Palace opens paintings treasure trove
Buckingham Palace opens its ornate gates to the public today for an exhibition which showcases 51 of the finest Flemish paintings in the Royal Collection, hoarded over centuries by British monarchs. For the first time the Queen's Gallery has brought...
Buckingham Palace opens its ornate gates to the public today for an exhibition which showcases 51 of the finest Flemish paintings in the Royal Collection, hoarded over centuries by British monarchs.
For the first time the Queen's Gallery has brought together treasures by the likes of Rubens, Bruegel and Van Dyck to tell the tale of European art's secret massacres and royal embarrassments.

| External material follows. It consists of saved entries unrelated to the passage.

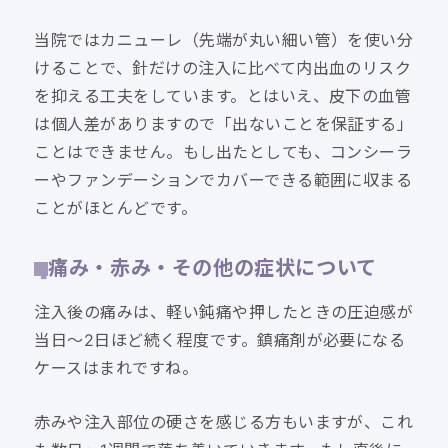
当院ではカニューレ（先端が丸い細い管）を使い分
けることで、針だけの注入に比べて内出血のリスク
を抑える工夫をしています。とはいえ、皮下の血管
は個人差がありますので「出ないことを保証する」
ことはできません。もし出たとしても、コンシーラ
ーやファンデーションでカバーできる範囲に収まる
ことがほとんどです。
痛み・赤み・その他の症状について
注入後の痛みは、軽い鈍痛や押したときの圧迫感が
当日〜2日ほど続く程度です。鎮痛剤が必要になる
ケースはまれですね。
赤みや注入部位の硬さを感じる方もいますが、これ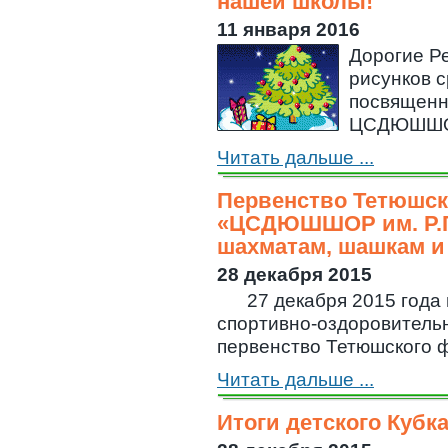
нашей школы!
11 января 2016
Дорогие Ре
рисунков 
посвященн
ЦСДЮШШОР 
Читать дальше ...
Первенство Тетюшс
«ЦСДЮШШОР им. Р.Г
шахматам, шашкам и 
28 декабря 2015
27 декабря 2015 года в
спортивно-оздоровитель
первенство Тетюшского фи
Читать дальше ...
Итоги детского Кубка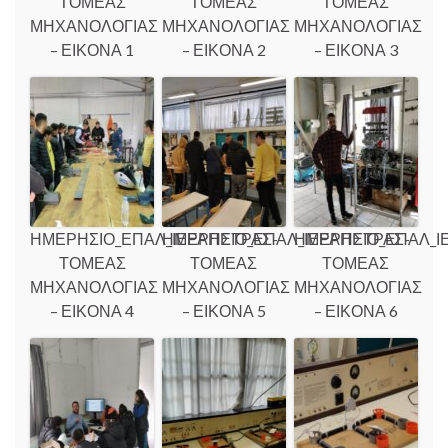
ΤΟΜΕΑΣ
ΤΟΜΕΑΣ
ΤΟΜΕΑΣ
ΜΗΧΑΝΟΛΟΓΙΑΣ
ΜΗΧΑΝΟΛΟΓΙΑΣ
ΜΗΧΑΝΟΛΟΓΙΑΣ
– ΕΙΚΟΝΑ 1
– ΕΙΚΟΝΑ 2
– ΕΙΚΟΝΑ 3
ΗΜΕΡΗΣΙΟ_ΕΠΑΛ_ΙΕΡΑΠΕΤΡΑΣ-
ΗΜΕΡΗΣΙΟ_ΕΠΑΛ_ΙΕΡΑΠΕΤΡΑΣ-
ΗΜΕΡΗΣΙΟ_ΕΠΑΛ_Ι
ΤΟΜΕΑΣ
ΤΟΜΕΑΣ
ΤΟΜΕΑΣ
ΜΗΧΑΝΟΛΟΓΙΑΣ
ΜΗΧΑΝΟΛΟΓΙΑΣ
ΜΗΧΑΝΟΛΟΓΙΑΣ
– ΕΙΚΟΝΑ 4
– ΕΙΚΟΝΑ 5
– ΕΙΚΟΝΑ 6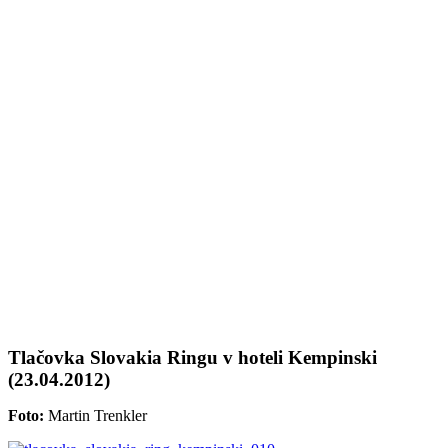
Tlačovka Slovakia Ringu v hoteli Kempinski
(23.04.2012)
Foto:
Martin Trenkler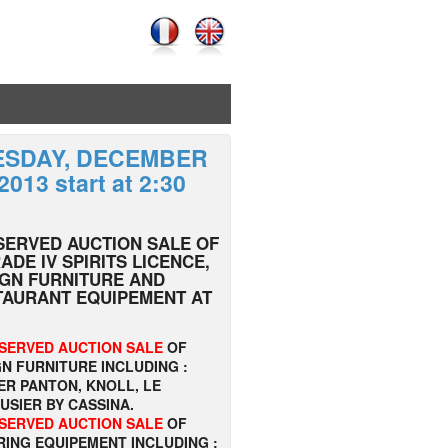
ESDAY, DECEMBER
2013 start at 2:30
SERVED AUCTION SALE OF
ADE IV SPIRITS LICENCE,
GN FURNITURE AND
TAURANT EQUIPEMENT AT
SERVED AUCTION SALE
OF
N FURNITURE INCLUDING :
ER PANTON, KNOLL, LE
USIER BY CASSINA.
SERVED AUCTION SALE
OF
RING EQUIPEMENT INCLUDING :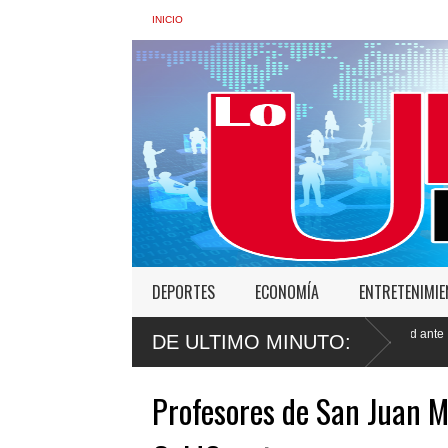
INICIO
DEPORTES
ECONOMÍA
ENTRETENIMI
 de transformar la Policía”, y promete cero impunidad ante
Gobierno depo
DE ULTIMO MINUTO:
semana
Profesores de San Juan M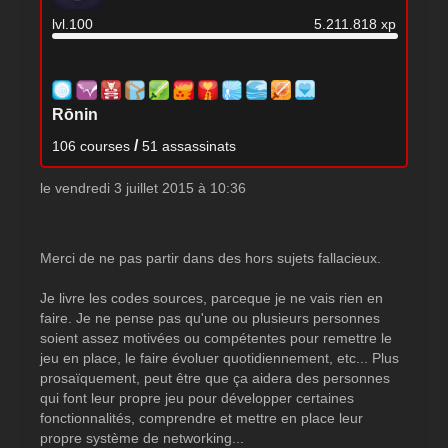
lvl.100
5.211.818 xp
Rōnin
/
106 courses
51 assassinats
le vendredi 3 juillet 2015 à 10:36
Merci de ne pas partir dans des hors sujets fallacieux.
Je livre les codes sources, parceque je ne vais rien en
faire. Je ne pense pas qu'une ou plusieurs personnes
soient assez motivées ou compétentes pour remettre le
jeu en place, le faire évoluer quotidiennement, etc... Plus
prosaïquement, peut être que ça aidera des personnes
qui font leur propre jeu pour développer certaines
fonctionnalités, comprendre et mettre en place leur
propre système de networking...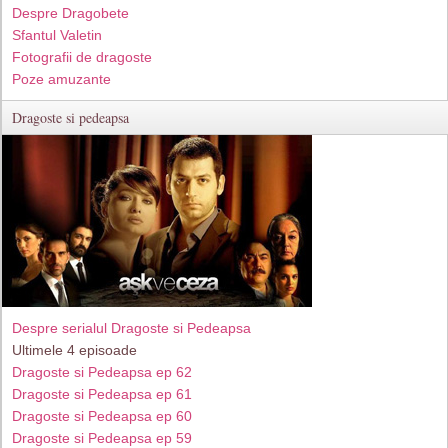
Despre Dragobete
Sfantul Valetin
Fotografii de dragoste
Poze amuzante
Dragoste si pedeapsa
Despre serialul Dragoste si Pedeapsa
Ultimele 4 episoade
Dragoste si Pedeapsa ep 62
Dragoste si Pedeapsa ep 61
Dragoste si Pedeapsa ep 60
Dragoste si Pedeapsa ep 59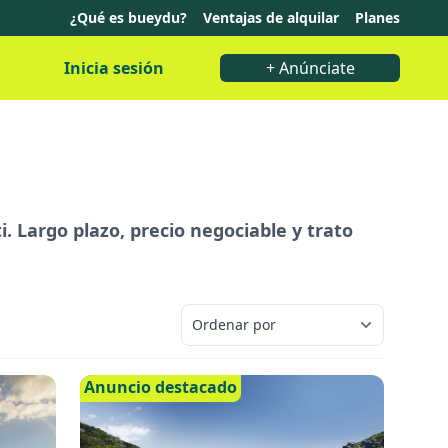
¿Qué es bueydu?
Ventajas de alquilar
Planes
Inicia sesión
+ Anúnciate
. Largo plazo, precio negociable y trato
Anuncio destacado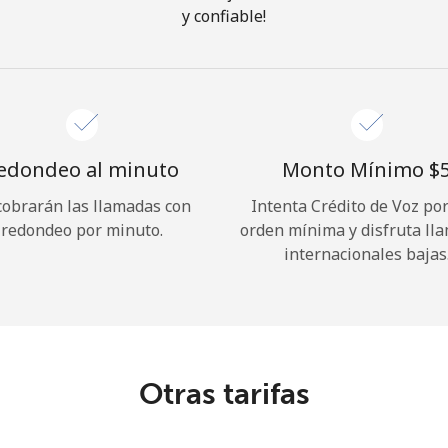
y confiable!
¡Hola!
Inicia sesión o
REGÍSTRATE →
edondeo al minuto
Monto Mínimo ⁦$5
cobrarán las llamadas con
Intenta Crédito de Voz po
redondeo por minuto.
orden mínima y disfruta ll
internacionales bajas
¿Olvidaste tu contraseña? →
Iniciar Sesión
Otras tarifas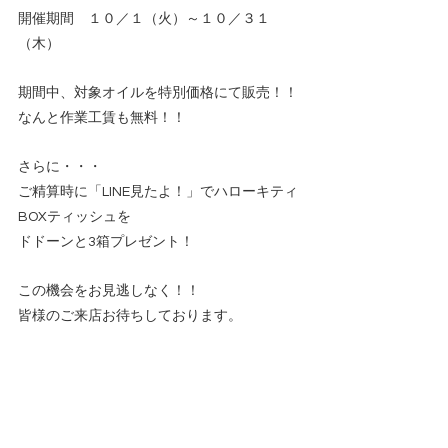
開催期間　１０
／１（火）～１０／３１
（木）
期間中、対象オイルを特別価格にて販売！！
なんと作業工賃も無料！！
さらに・・・
ご精算時に「LINE見たよ！」でハローキティ
BOXティッシュを
ドドーンと3箱プレゼント！
この機会をお見逃しなく！！
皆様のご来店お待ちしております。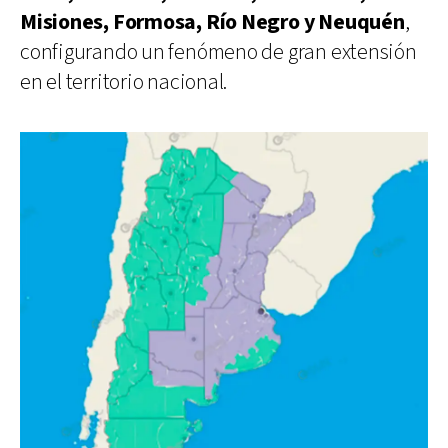
Misiones, Formosa, Río Negro y Neuquén
,
configurando un fenómeno de gran extensión
en el territorio nacional.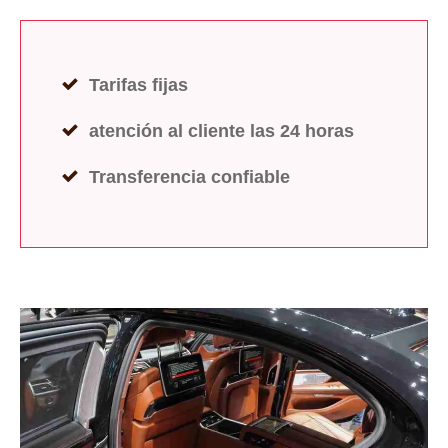
Tarifas fijas
atención al cliente las 24 horas
Transferencia confiable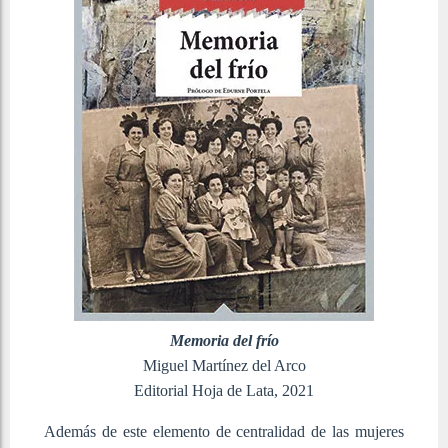
Memoria del frío
Miguel Martínez del Arco
Editorial Hoja de Lata, 2021
Además de este elemento de centralidad de las mujeres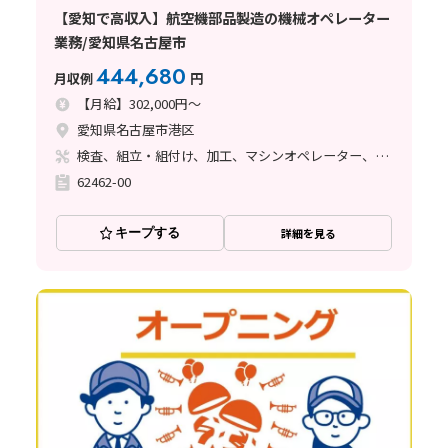
【愛知で高収入】航空機部品製造の機械オペレーター
業務/愛知県名古屋市
444,680
月収例
円
【月給】302,000円～
愛知県名古屋市港区
検査、組立・組付け、加工、マシンオペレーター、品質管理、メンテナンス・保全、フォークリフト、玉掛け・クレーン、ライン作業、鋳造・鍛造、立ち作業、溶接、塗装、バリ取り
62462-00
キープする
詳細を見る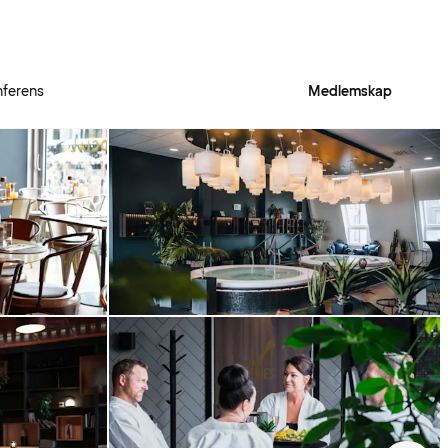
ferens
Medlemskap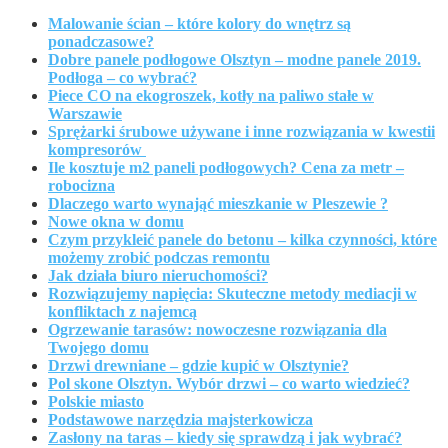
Malowanie ścian – które kolory do wnętrz są
ponadczasowe?
Dobre panele podłogowe Olsztyn – modne panele 2019.
Podłoga – co wybrać?
Piece CO na ekogroszek, kotły na paliwo stałe w
Warszawie
Sprężarki śrubowe używane i inne rozwiązania w kwestii
kompresorów
Ile kosztuje m2 paneli podłogowych? Cena za metr –
robocizna
Dlaczego warto wynająć mieszkanie w Pleszewie ?
Nowe okna w domu
Czym przykleić panele do betonu – kilka czynności, które
możemy zrobić podczas remontu
Jak działa biuro nieruchomości?
Rozwiązujemy napięcia: Skuteczne metody mediacji w
konfliktach z najemcą
Ogrzewanie tarasów: nowoczesne rozwiązania dla
Twojego domu
Drzwi drewniane – gdzie kupić w Olsztynie?
Pol skone Olsztyn. Wybór drzwi – co warto wiedzieć?
Polskie miasto
Podstawowe narzędzia majsterkowicza
Zasłony na taras – kiedy się sprawdzą i jak wybrać?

The exhibition of 15th to 17th century paintings illustrates the turbulent period when Flanders, the region that makes up parts of modern-day Belgium, Holland and France, staged a bloody and drawn-out revolt against Spanish rule.
"It is this fascinating, tragic story of 80 years of war," the Surveyor of the Queen's Pictures and curator, Desmond Shawe-Taylor, said at a press view yesterday. He said the exhibition aimed to help explain the story behind its most prized but confusing possession.
"The most important painting in the collection is Bruegel's 'Massacre of the Innocents' which is completely incomprehensible unless you know about the political history of Flanders at that time," Mr Shawe-Taylor said.
A deceptively picturesque scene of a Flemish village under snow, the painting seems to depict peasants ransacking nearby houses - a scene of mass plunder rather than mass murder.
When Bruegel originally painted the work in 1567 he based it on the biblical story in which King Herod ordered the murder of babies to keep his kingdom secure, intending the painting to be a bitter satire on the brutalities of Spanish rule.
But the painting soon fell into the hands of the Holy Roman Emperor Rudolph II who, fearful of angering his relatives in the Spanish court, ordered artists to paint over the dead children.
A baby lying in the snow at its mother's feet is now an array of hams and cheeses while small animals, bundles of food, and ominous smudges conceal the bloody scenes.
The collection's universal themes range from scenes of war to erotic love, and several works by Rubens.
The exhibition at the Queen's Gallery, Buckingham Palace in London runs till next April 26.